Last week, work was started to open the channel but it stopped once protesters from various Interlake First Nations communities moved in and set up a blockade.
The fishers say sending the water and large amounts of debris into their traditional fishing territory through the Portage Diversion threatens their livelihood.
The province, however, says the channel needs to be opened to curb flooding.
Emergency Measures Minister Steve Ashton says the RCMP have been contacted and legal action is possible.
By blocking the opening of the channel, Ashton says the fishers are keeping lake levels higher than they should be.
"We need to protect Manitobans. We need to get that outlet to maximum capacity," said Ashton.
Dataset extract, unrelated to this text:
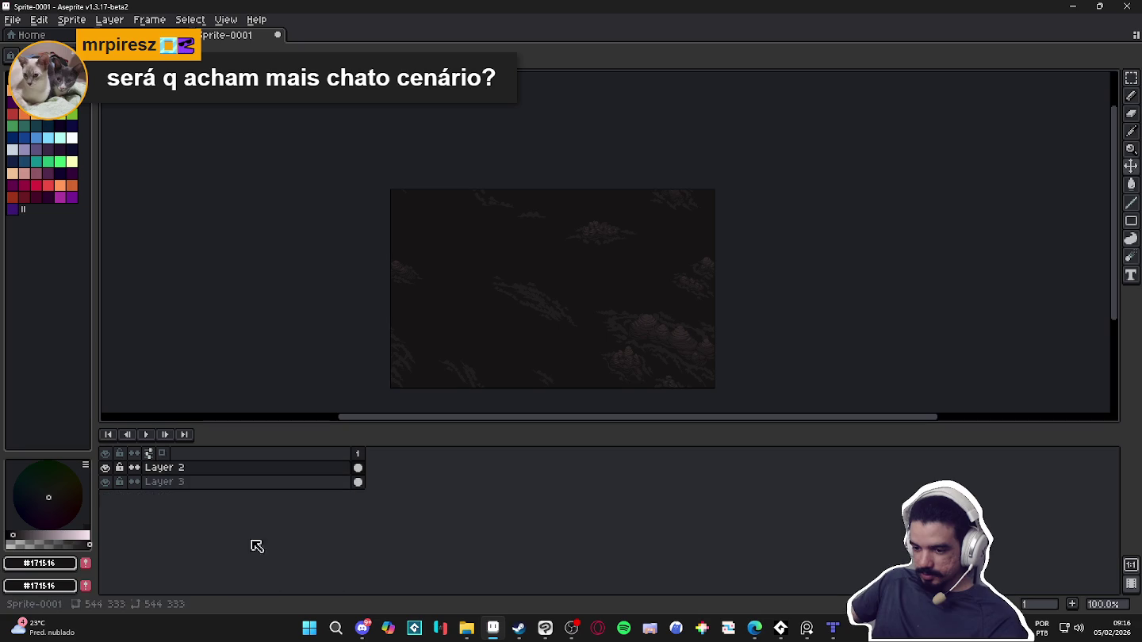
right_click(199, 469)
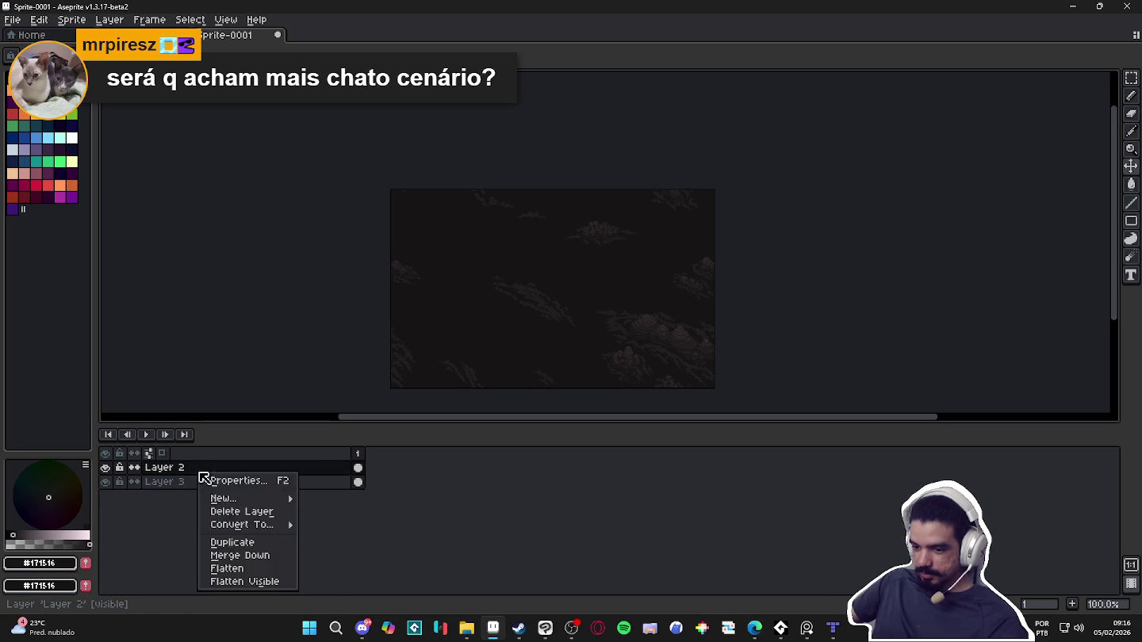
click(231, 552)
Right now, the province said that outlet is operating at 80 per cent capacity. Protesters said it's more like 30 per cent.
RCMP have already contacted Pinaymootang First Nation Councillor Derrick Gould, who is also a commercial fisherman and cattle rancher.
He said the fishermen are willing to sit down with governments to come up with a resolution that works for everyone, not just southerners.
If not, campers will remain at the site, he said.
"I told them at the meeting, if it means my life that has to be taken to protect my people, that's what I will do," said Gould.
The Lake St. Martin channel and protest camp are about 280 kilometres north of Winnipeg.